**Tâches demandées:**
**1)** Selon le texte fourni sur la tonte, pendant combien de jours la tonte mécanique interrompt-elle la pousse de la laine ?
**2)** Présentez sous forme de liste numérotée, sans les lignes vides, uniquement la portion du jeu de données qui s'ouvre sur sa première ligne et se clôt sur la ligne contenant « order: Rodentia », ces deux bornes incluses.

La qualité de la matière première a un rôle prépondérant dans la qualité du produit fini

La tonte, le tri de la laine et le stockage

La tonte

La récolte de la laine, autrement dit la tonte, est une étape incontournable, négligée, de la filière laine.

  • Le chantier doit être propre pour éviter de contaminer la laine avec de la poussière et des débris végétaux et aussi le plus confortable possible pour une tonte de qualité.
  • Les outils : la tonte se fait aux forces.

Les enclos où les moutons sont regroupés ne disposent pas d’électricité.

La tonte aux forces a plusieurs avantages :

  • elle permet de laisser suffisamment de laine sur le dos du mouton lui assurant ainsi une protection contre le froid et les coups de soleil,
  • une meilleure qualité de la laine
  • il n’y a pas d’interruption de la pousse, contrairement à la tonte mécanique qui stressant le bulbe entraîne une interruption de la pousse durant 10 jours.
  • un peu moins rapide, certes, elle est silencieuse. D’ailleurs les tondeurs ont l’habitude de rythmer le chantier de leurs chants.

Lors des différentes missions sur les chantiers de tonte, nous avons fourni des forces de qualité et formé les bergers à l’entretien de celles-ci.

Le tri

Le tri dépend de la race et de l’usage qui va être fait de la laine.

Après avoir enlevé la laine des pattes et de l’arrière train (déchets utilisables en agriculture), la toison doit être prélevée en un seul morceau pour faciliter le tri.

**Jeu de données:**
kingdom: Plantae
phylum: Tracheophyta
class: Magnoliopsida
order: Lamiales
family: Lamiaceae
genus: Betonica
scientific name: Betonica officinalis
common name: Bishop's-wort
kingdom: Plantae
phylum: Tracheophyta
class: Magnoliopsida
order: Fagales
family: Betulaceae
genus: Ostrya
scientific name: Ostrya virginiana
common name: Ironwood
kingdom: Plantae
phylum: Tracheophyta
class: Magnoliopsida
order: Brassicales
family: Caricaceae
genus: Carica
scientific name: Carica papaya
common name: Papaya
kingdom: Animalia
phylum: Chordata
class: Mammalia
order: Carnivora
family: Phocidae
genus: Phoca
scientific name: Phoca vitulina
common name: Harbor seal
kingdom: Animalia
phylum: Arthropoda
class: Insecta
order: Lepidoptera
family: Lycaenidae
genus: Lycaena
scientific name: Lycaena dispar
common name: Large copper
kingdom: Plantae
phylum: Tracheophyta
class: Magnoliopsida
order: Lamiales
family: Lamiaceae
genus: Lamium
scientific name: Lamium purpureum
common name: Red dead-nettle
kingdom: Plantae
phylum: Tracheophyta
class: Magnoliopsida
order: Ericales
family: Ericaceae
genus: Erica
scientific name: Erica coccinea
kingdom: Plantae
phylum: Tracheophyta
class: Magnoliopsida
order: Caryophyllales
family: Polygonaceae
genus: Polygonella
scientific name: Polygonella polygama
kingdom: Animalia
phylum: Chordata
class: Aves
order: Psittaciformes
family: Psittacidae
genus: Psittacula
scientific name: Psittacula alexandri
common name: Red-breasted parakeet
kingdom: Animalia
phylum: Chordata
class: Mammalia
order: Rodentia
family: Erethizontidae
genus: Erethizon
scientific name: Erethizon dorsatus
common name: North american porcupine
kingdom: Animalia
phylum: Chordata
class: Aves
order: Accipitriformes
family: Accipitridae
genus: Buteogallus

**Solutions proposées:**
**1)** Elle interrompt la pousse durant 10 jours.

**2)**
1. kingdom: Plantae
2. phylum: Tracheophyta
3. class: Magnoliopsida
4. order: Lamiales
5. family: Lamiaceae
6. genus: Betonica
7. scientific name: Betonica officinalis
8. common name: Bishop's-wort
9. kingdom: Plantae
10. phylum: Tracheophyta
11. class: Magnoliopsida
12. order: Fagales
13. family: Betulaceae
14. genus: Ostrya
15. scientific name: Ostrya virginiana
16. common name: Ironwood
17. kingdom: Plantae
18. phylum: Tracheophyta
19. class: Magnoliopsida
20. order: Brassicales
21. family: Caricaceae
22. genus: Carica
23. scientific name: Carica papaya
24. common name: Papaya
25. kingdom: Animalia
26. phylum: Chordata
27. class: Mammalia
28. order: Carnivora
29. family: Phocidae
30. genus: Phoca
31. scientific name: Phoca vitulina
32. common name: Harbor seal
33. kingdom: Animalia
34. phylum: Arthropoda
35. class: Insecta
36. order: Lepidoptera
37. family: Lycaenidae
38. genus: Lycaena
39. scientific name: Lycaena dispar
40. common name: Large copper
41. kingdom: Plantae
42. phylum: Tracheophyta
43. class: Magnoliopsida
44. order: Lamiales
45. family: Lamiaceae
46. genus: Lamium
47. scientific name: Lamium purpureum
48. common name: Red dead-nettle
49. kingdom: Plantae
50. phylum: Tracheophyta
51. class: Magnoliopsida
52. order: Ericales
53. family: Ericaceae
54. genus: Erica
55. scientific name: Erica coccinea
56. kingdom: Plantae
57. phylum: Tracheophyta
58. class: Magnoliopsida
59. order: Caryophyllales
60. family: Polygonaceae
61. genus: Polygonella
62. scientific name: Polygonella polygama
63. kingdom: Animalia
64. phylum: Chordata
65. class: Aves
66. order: Psittaciformes
67. family: Psittacidae
68. genus: Psittacula
69. scientific name: Psittacula alexandri
70. common name: Red-breasted parakeet
71. kingdom: Animalia
72. phylum: Chordata
73. class: Mammalia
74. order: Rodentia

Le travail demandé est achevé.